Make Valid Pipeline

Intent

Define the repo-owned make_valid pipeline so topology repair work only runs on invalid rows and can later map onto GPU compaction plus constructive repair stages.

Request Signals

  • make_valid

  • validity

  • topology repair

  • compaction

  • invalid rows

Open First

  • docs/architecture/make-valid.md

  • src/vibespatial/constructive/make_valid_pipeline.py

  • tests/test_make_valid_pipeline.py

Verify

  • uv run pytest tests/test_make_valid_pipeline.py

  • uv run python scripts/check_docs.py --check

Risks

  • Running repair on all rows instead of compacted invalids wastes compute on already-valid geometries.

  • Validity checking and repair becoming coupled prevents staging them as separate GPU stages.

Decision

  • Compute validity first.

  • Compact invalid rows into a dense repair batch.

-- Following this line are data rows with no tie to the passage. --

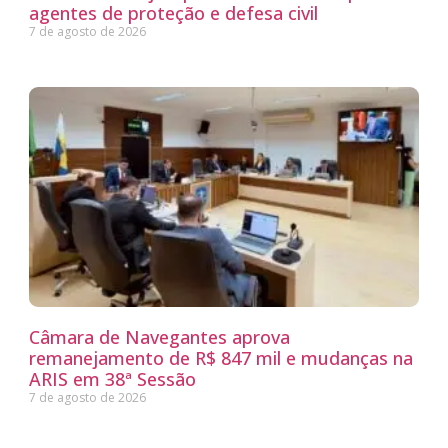
agentes de proteção e defesa civil
7 de agosto de 2026
Câmara de Navegantes aprova
remanejamento de R$ 847 mil e mudanças na
ARIS em 38ª Sessão
7 de agosto de 2026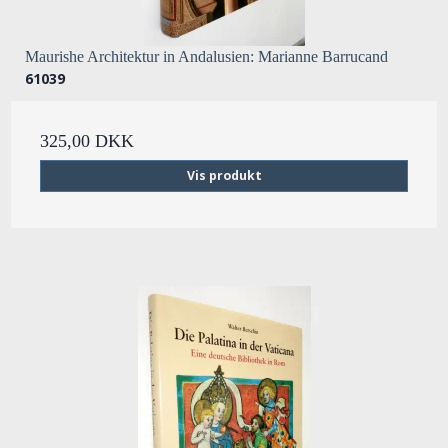
Maurishe Architektur in Andalusien: Marianne Barrucand
61039
325,00 DKK
Vis produkt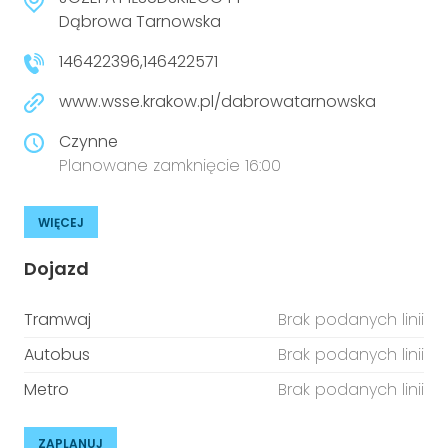
Dąbrowa Tarnowska
146422396,146422571
www.wsse.krakow.pl/dabrowatarnowska
Czynne
Planowane zamknięcie 16:00
WIĘCEJ
Dojazd
Tramwaj
Brak podanych linii
Autobus
Brak podanych linii
Metro
Brak podanych linii
ZAPLANUJ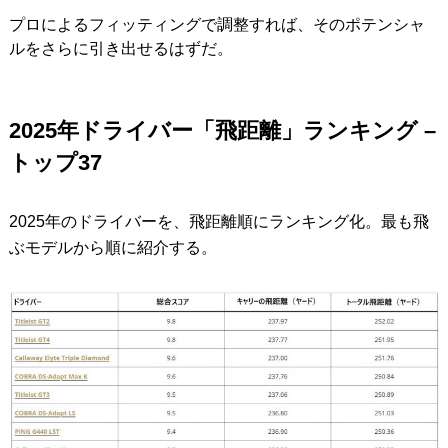
プロによるフィッティングで調整すれば、そのポテンシャ
ルをさらに引き出せるはずだ。
2025年ドライバー「飛距離」ランキング –
トップ37
2025年のドライバーを、飛距離順にランキング化。最も飛
ぶモデルから順に紹介する。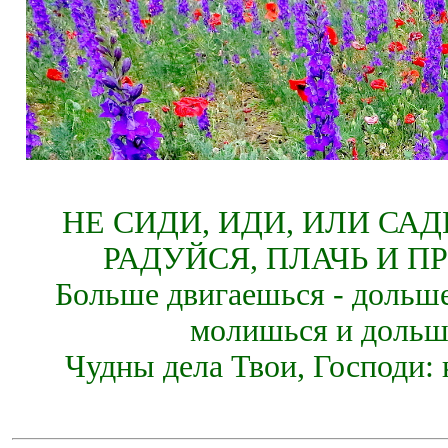
НЕ СИДИ, ИДИ, ИЛИ СА
РАДУЙСЯ, ПЛАЧЬ И П
Больше двигаешься - дольше
молишься и дольш
Чудны дела Твои, Господи: 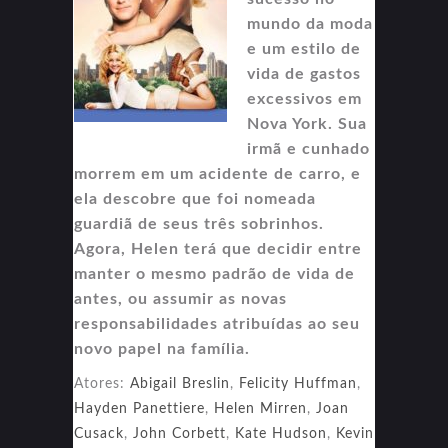
mundo da moda
e um estilo de
vida de gastos
excessivos em
Nova York. Sua
irmã e cunhado
morrem em um acidente de carro, e
ela descobre que foi nomeada
guardiã de seus três sobrinhos.
Agora, Helen terá que decidir entre
manter o mesmo padrão de vida de
antes, ou assumir as novas
responsabilidades atribuídas ao seu
novo papel na família.
Atores:
Abigail Breslin
,
Felicity Huffman
,
Hayden Panettiere
,
Helen Mirren
,
Joan
Cusack
,
John Corbett
,
Kate Hudson
,
Kevin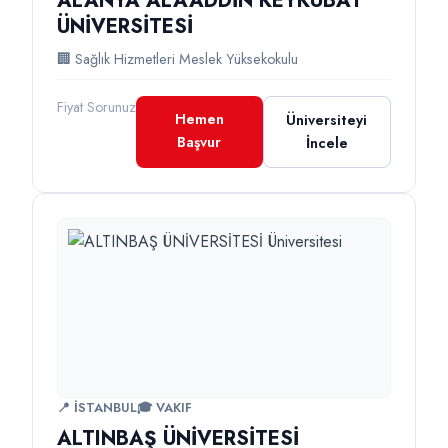
ALANYA ALAADDİN KEYKUBAT
ÜNİVERSİTESİ
🏢 Sağlık Hizmetleri Meslek Yüksekokulu
Fiyat Sorunuz
Hemen
Üniversiteyi
Başvur
İncele
📍 İSTANBUL
🎓 VAKIF
ALTINBAŞ ÜNİVERSİTESİ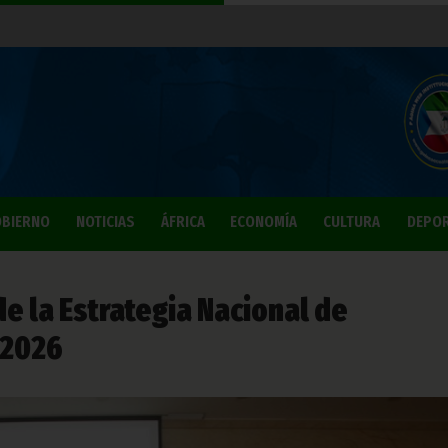
BIERNO
NOTICIAS
ÁFRICA
ECONOMÍA
CULTURA
DEPO
e la Estrategia Nacional de
-2026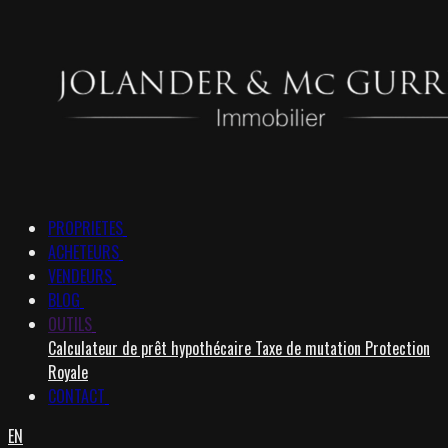
PROPRIETES
ACHETEURS
VENDEURS
BLOG
OUTILS
Calculateur de prêt hypothécaire
Taxe de mutation
Protection
Royale
CONTACT
EN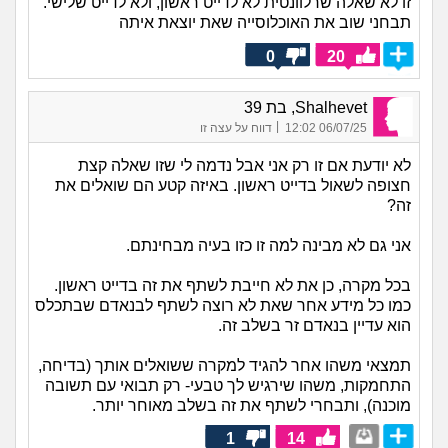
זו לא שאלה שרלוונטית לא לדייט ראשון, ולא לדייט שלישי.
תבחני שוב את האוכלוסייה שאת יוצאת איתה
0
20
Shalhevet, בת 39
|
06/07/25 12:02
דווח על עצה זו
לא יודעת אם זו רק אני אבל נדמה לי שזו שאלה קצת
חצופה לשאול בדייט ראשון. באיזה קטע הם שואלים את
זה?
אני גם לא מבינה למה זו כזו בעיה מבחינתם.
בכל מקרה, כן את לא חייבת לשתף את זה בדייט ראשון.
כמו כל מידע אחר שאת לא רוצה לשתף לבנאדם שבתכלס
הוא עדיין בנאדם זר בשלב זה.
תמצאי משהו אחר להגיד למקרה ששואלים אותך (בדיחה,
התחמקות, משהו שירגיש לך טבעי- רק תבואי עם תשובה
מוכנה), ותבחרי לשתף את זה בשלב מאוחר יותר.
1
14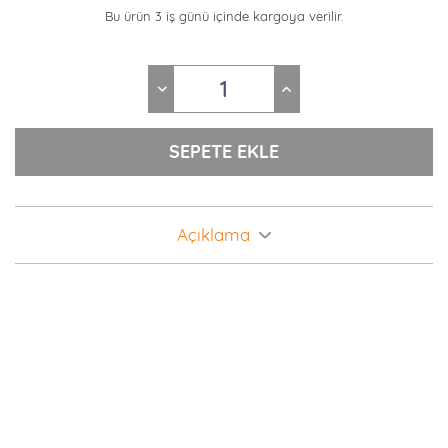
Bu ürün 3 iş günü içinde kargoya verilir.
Açıklama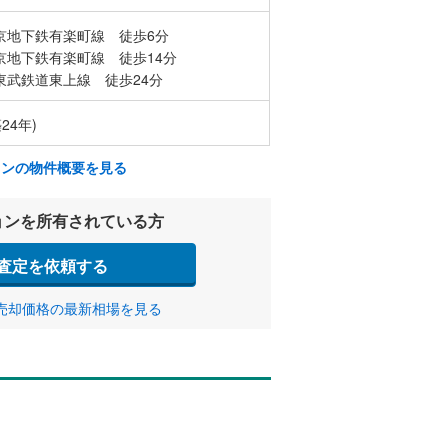
京地下鉄有楽町線 徒歩6分
京地下鉄有楽町線 徒歩14分
東武鉄道東上線 徒歩24分
24年)
ョンの物件概要を見る
ョンを所有されている方
査定を依頼する
売却価格の最新相場を見る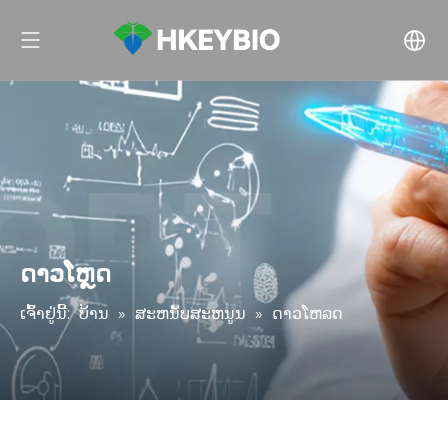
ດາວໂຫຼດ
ເຈົ້າຢູ່ນີ້:
ບ້ານ
»
ສະຫນັບສະຫນູນ
»
ດາວໂຫລດ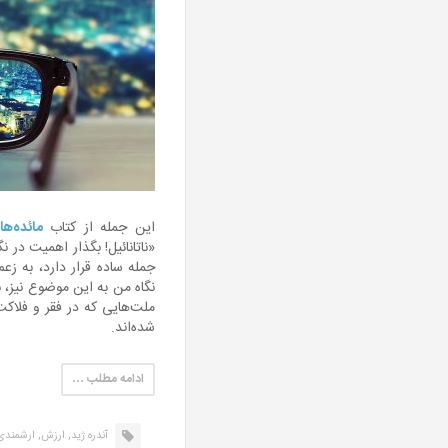
این جمله از کتاب
مائده‌ه
«ناتانائیل! بگذار اهمیت در 
جمله ساده قرار دارد، به زع
نگاه من به این موضوع نیز، ن
ملت‌هایی که در فقر و فلاکت 
شده‌اند.
ادامه مطلب …
آندره ژید,
ارزش,
ارشمندی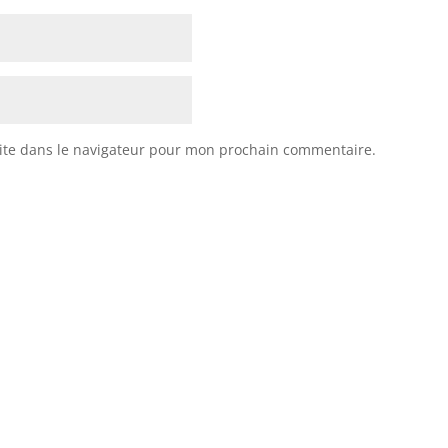
ite dans le navigateur pour mon prochain commentaire.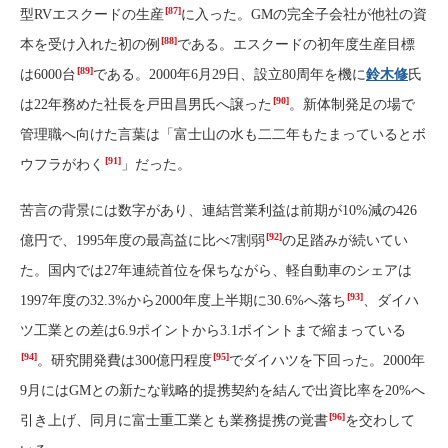
[87]
型RVエスクードの生産
に入った。GMの完全子会社が他社の資
[88]
本を受け入れた初の例
である。エスクードの初年度生産目標
[89]
は6000台
である。2000年6月29日、設立80周年を機に
鈴木修
氏
[90]
は22年務めた社長を戸田昌男氏へ譲った
。新体制発足の場で
管理職へ向けた言葉は「富士山の水も二二年もたまっているとボ
[91]
ウフラがわく
」だった。
苦言の背景には数字があり、連結営業利益は前期が10%減の426
[92]
億円で、1995年度の最高益に比べ7割弱
の足踏みが続いてい
た。国内では27年連続首位を保ちながら、軽自動車のシェアは
[93]
1997年度の32.3%から2000年度上半期に30.6%へ落ち
、ダイハ
ツ工業との差は6.9ポイントから3.1ポイントまで縮まっている
[94]
[95]
。研究開発費は300億円程度
でダイハツを下回った。2000年
9月にはGMとの新たな戦略的提携契約を結んで出資比率を20%へ
[96]
引き上げ、同月に富士重工業とも業務提携の覚書
を交わして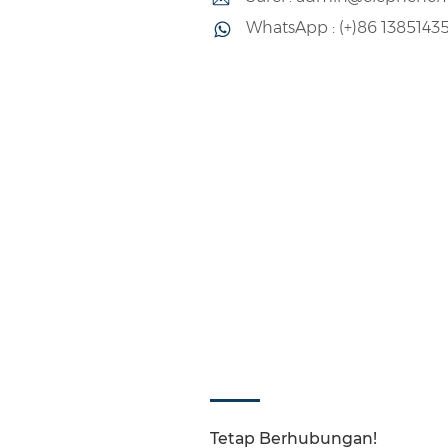
WhatsApp : (+)86 1385143
Tetap Berhubungan!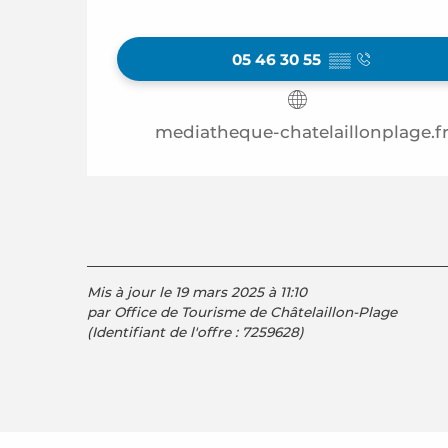
05 46 30 55
▒▒
mediatheque-chatelaillonplage.f
Mis à jour le 19 mars 2025 à 11:10
par Office de Tourisme de Châtelaillon-Plage
(Identifiant de l'offre :
7259628
)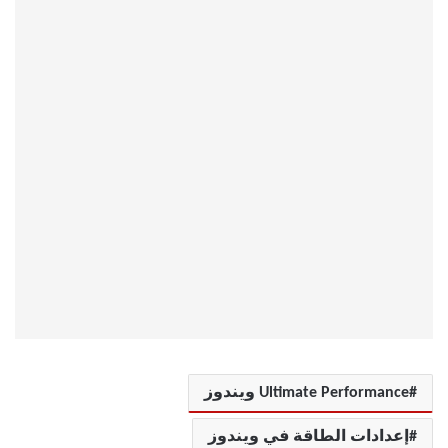
Ultimate Performance ويندوز
إعدادات الطاقة في ويندوز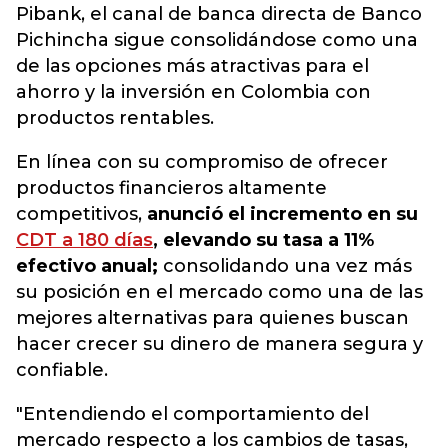
Pibank, el canal de banca directa de Banco
Pichincha sigue consolidándose como una
de las opciones más atractivas para el
ahorro y la inversión en Colombia con
productos rentables.
En línea con su compromiso de ofrecer
productos financieros altamente
competitivos,
anunció el incremento en su
CDT a 180 días
, elevando su tasa a 11%
efectivo anual;
consolidando una vez más
su posición en el mercado como una de las
mejores alternativas para quienes buscan
hacer crecer su dinero de manera segura y
confiable.
"Entendiendo el comportamiento del
mercado respecto a los cambios de tasas,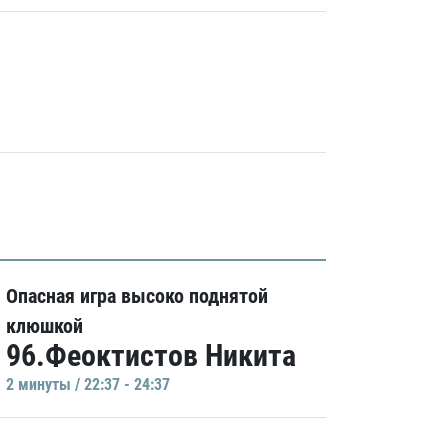
Опасная игра высоко поднятой
клюшкой
96.Феоктистов Никита
2 минуты / 22:37 - 24:37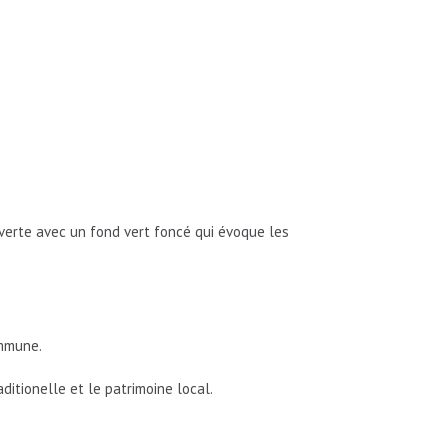
 verte avec un fond vert foncé qui évoque les
ommune.
tionelle et le patrimoine local.​ ​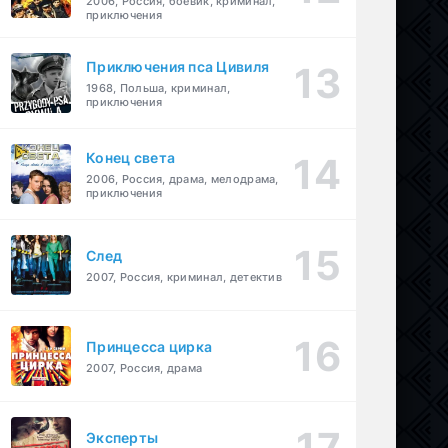
2006, Россия, боевик, криминал,
приключения
Приключения пса Цивиля
1968, Польша, криминал,
приключения
Конец света
2006, Россия, драма, мелодрама,
приключения
След
2007, Россия, криминал, детектив
Принцесса цирка
2007, Россия, драма
Эксперты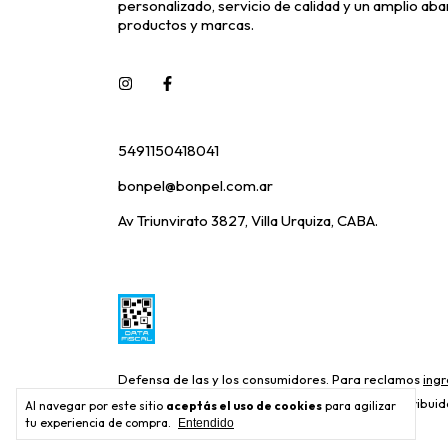
personalizado, servicio de calidad y un amplio aba
productos y marcas.
5491150418041
bonpel@bonpel.com.ar
Av Triunvirato 3827, Villa Urquiza, CABA.
Defensa de las y los consumidores. Para reclamos
ingr
Copyright Bonpel Distribuid
Al navegar por este sitio
aceptás el uso de cookies
para agilizar
tu experiencia de compra.
Entendido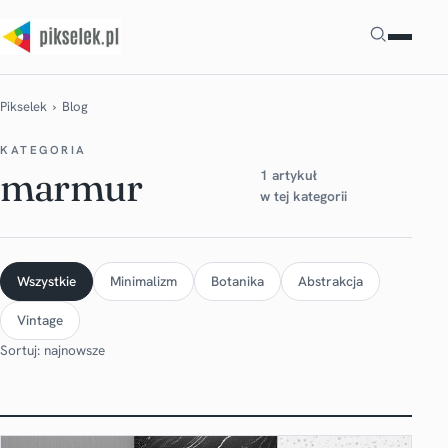
Szukaj
Pikselek
› Blog
KATEGORIA
marmur
1 artykuł
w tej kategorii
Wszystkie
Minimalizm
Botanika
Abstrakcja
Vintage
Sortuj: najnowsze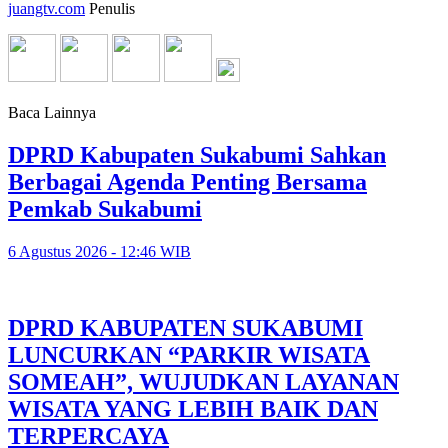
juangtv.com
Penulis
Baca Lainnya
DPRD Kabupaten Sukabumi Sahkan
Berbagai Agenda Penting Bersama
Pemkab Sukabumi
6 Agustus 2026 - 12:46 WIB
DPRD KABUPATEN SUKABUMI
LUNCURKAN “PARKIR WISATA
SOMEAH”, WUJUDKAN LAYANAN
WISATA YANG LEBIH BAIK DAN
TERPERCAYA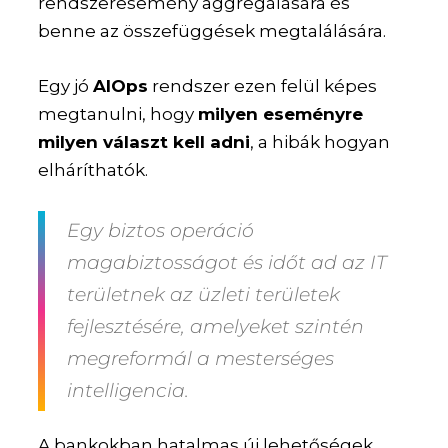
rendszeresemény aggregálására és
benne az összefüggések megtalálására.
Egy jó
AIOps
rendszer ezen felül képes
megtanulni, hogy
milyen eseményre
milyen választ kell adni
, a hibák hogyan
elháríthatók.
Egy biztos operáció
magabiztosságot és időt ad az IT
területnek az üzleti területek
fejlesztésére, amelyeket szintén
megreformál a mesterséges
intelligencia.
A bankokban hatalmas új lehetőségek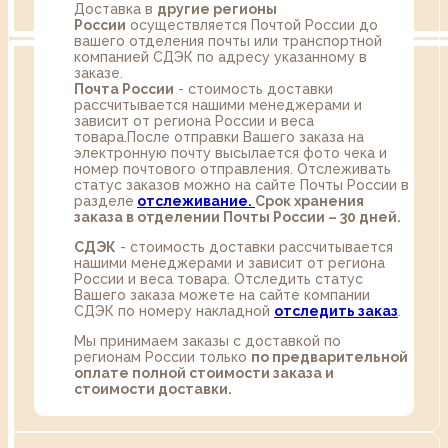
Доставка в
другие регионы
России
осуществляется Почтой России до
вашего отделения почты или транспортной
компанией СДЭК по адресу указанному в
заказе.
Почта России
- стоимость доставки
рассчитывается нашими менеджерами и
зависит от региона России и веса
товара.После отправки Вашего заказа на
электронную почту высылается фото чека и
номер почтового отправления. Отслеживать
статус заказов можно на сайте Почты России в
разделе
oтслеживание.
Срок хранения
заказа в отделении Почты России – 30 дней.
СДЭК
- стоимость доставки рассчитывается
нашими менеджерами и зависит от региона
России и веса товара. Отследить статус
Вашего заказа можете на сайте компании
СДЭК по номеру накладной
отследить заказ
.
Мы принимаем заказы с доставкой по
регионам России только
по предварительной
оплате полной стоимости заказа и
стоимости доставки.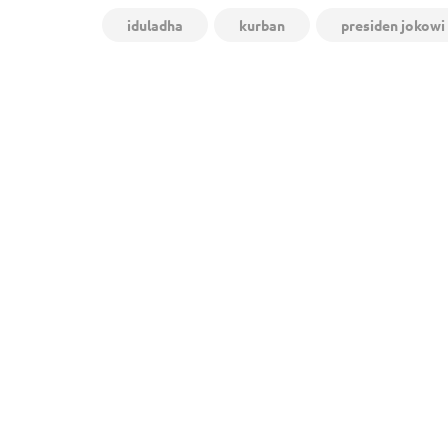
iduladha
kurban
presiden jokowi
Navigasi
Kesal Gaji Dipakai Judi Online, Polisi Bakar Suami
pos
Jombang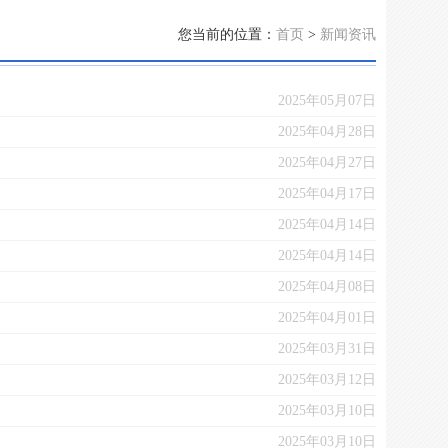
您当前的位置：
首页
>
新闻资讯
2025年05月07日
2025年04月28日
2025年04月27日
2025年04月17日
2025年04月14日
2025年04月14日
2025年04月08日
2025年04月01日
2025年03月31日
2025年03月12日
2025年03月10日
2025年03月10日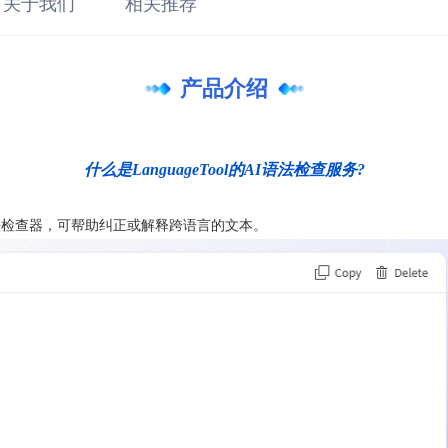
关于我们
相关推荐
产品介绍
什么是LanguageTool的AI语法检查服务?
格和语法检查器，可帮助纠正或解释跨语言的文本。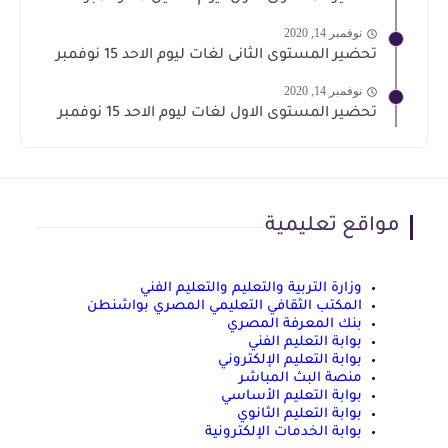
نوفمبر 14, 2020
تحضير المستوى الثانى لغات ليوم الاحد 15 نوفمبر
نوفمبر 14, 2020
تحضير المستوى الاول لغات ليوم الاحد 15 نوفمبر
مواقع تعليمية
وزارة التربية والتعليم والتعليم الفني
المكتب الثقافي التعليمي المصري بواشنطن
بنك المعرفة المصري
بوابة التعليم الفني
بوابة التعليم الإلكتروني
منصة البث المباشر
بوابة التعليم الأساسي
بوابة التعليم الثانوي
بوابة الخدمات الإلكترونية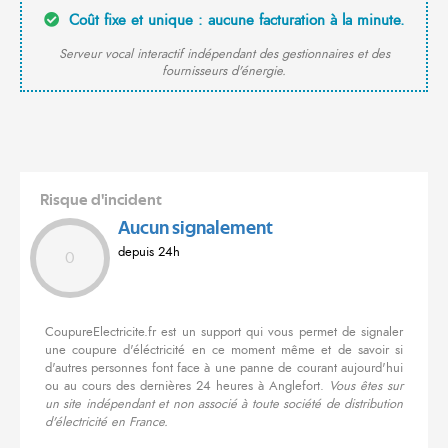
Coût fixe et unique : aucune facturation à la minute.
Serveur vocal interactif indépendant des gestionnaires et des
fournisseurs d'énergie.
Risque d'incident
Aucun signalement
depuis 24h
0
CoupureElectricite.fr est un support qui vous permet de signaler
une coupure d'éléctricité en ce moment même et de savoir si
d'autres personnes font face à une panne de courant aujourd'hui
ou au cours des dernières 24 heures à Anglefort.
Vous êtes sur
un site indépendant et non associé à toute société de distribution
d'électricité en France.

  • Leave valid rows untouched.

  • Repair only the compacted invalid subset.

  • Scatter repaired rows back into original order.

  • When all rows pass validation and an OwnedGeometryArray was provided, MakeValidResult.owned carries the original device-resident array so downstream stages (e.g., dissolve) can stay on device without re-uploading (ADR-0005 zero-transfer chain).

Dispatch

  • make_valid_owned() owns runtime dispatch via plan_dispatch_selection() and records dispatch events internally; the API layer (GeometryArray, DeviceGeometryArray) does not record its own events.

  • Two kernel variants are registered (ADR-0033): make_valid/gpu-nvrtc (polygon/multipolygon GPU repair) and make_valid/cpu (all families, Shapely fallback).

  • The dispatch_mode parameter controls GPU/CPU/AUTO selection.

Performance Notes

  • Validity checking is much cheaper than topology repair, so compacting invalid rows is the right default for valid-heavy datasets.

  • This staging is directly compatible with CCCL-style DeviceSelect and scatter primitives.

  • The current host implementation already benefits from skipping repair work on valid rows.